- ACTION ITEM -
In full and without alteration, reproduce every record.

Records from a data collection
☆ ☆ ☆ ☆ ☆ ☆ ☆

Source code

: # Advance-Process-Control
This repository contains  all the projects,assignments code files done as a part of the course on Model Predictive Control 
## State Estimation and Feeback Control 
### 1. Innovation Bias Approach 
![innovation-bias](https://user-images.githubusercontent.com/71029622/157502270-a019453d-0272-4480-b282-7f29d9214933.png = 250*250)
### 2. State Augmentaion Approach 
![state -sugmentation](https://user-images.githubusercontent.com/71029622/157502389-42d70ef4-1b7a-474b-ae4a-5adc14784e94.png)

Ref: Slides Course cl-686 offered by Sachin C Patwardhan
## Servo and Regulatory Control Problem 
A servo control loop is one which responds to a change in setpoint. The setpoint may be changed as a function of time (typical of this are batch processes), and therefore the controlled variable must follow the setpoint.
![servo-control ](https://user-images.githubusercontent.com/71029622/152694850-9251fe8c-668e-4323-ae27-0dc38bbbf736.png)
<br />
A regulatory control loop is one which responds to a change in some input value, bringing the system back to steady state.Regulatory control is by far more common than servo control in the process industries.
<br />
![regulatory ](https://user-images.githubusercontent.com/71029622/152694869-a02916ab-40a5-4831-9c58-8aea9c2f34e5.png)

☆ ☆ ☆ ☆ ☆ ☆ ☆

- RESULT FOR THIS EXERCISE -
Source code

: # Advance-Process-Control
This repository contains  all the projects,assignments code files done as a part of the course on Model Predictive Control 
## State Estimation and Feeback Control 
### 1. Innovation Bias Approach 
![innovation-bias](https://user-images.githubusercontent.com/71029622/157502270-a019453d-0272-4480-b282-7f29d9214933.png = 250*250)
### 2. State Augmentaion Approach 
![state -sugmentation](https://user-images.githubusercontent.com/71029622/157502389-42d70ef4-1b7a-474b-ae4a-5adc14784e94.png)

Ref: Slides Course cl-686 offered by Sachin C Patwardhan
## Servo and Regulatory Control Problem 
A servo control loop is one which responds to a change in setpoint. The setpoint may be changed as a function of time (typical of this are batch processes), and therefore the controlled variable must follow the setpoint.
![servo-control ](https://user-images.githubusercontent.com/71029622/152694850-9251fe8c-668e-4323-ae27-0dc38bbbf736.png)
<br />
A regulatory control loop is one which responds to a change in some input value, bringing the system back to steady state.Regulatory control is by far more common than servo control in the process industries.
<br />
![regulatory ](https://user-images.githubusercontent.com/71029622/152694869-a02916ab-40a5-4831-9c58-8aea9c2f34e5.png)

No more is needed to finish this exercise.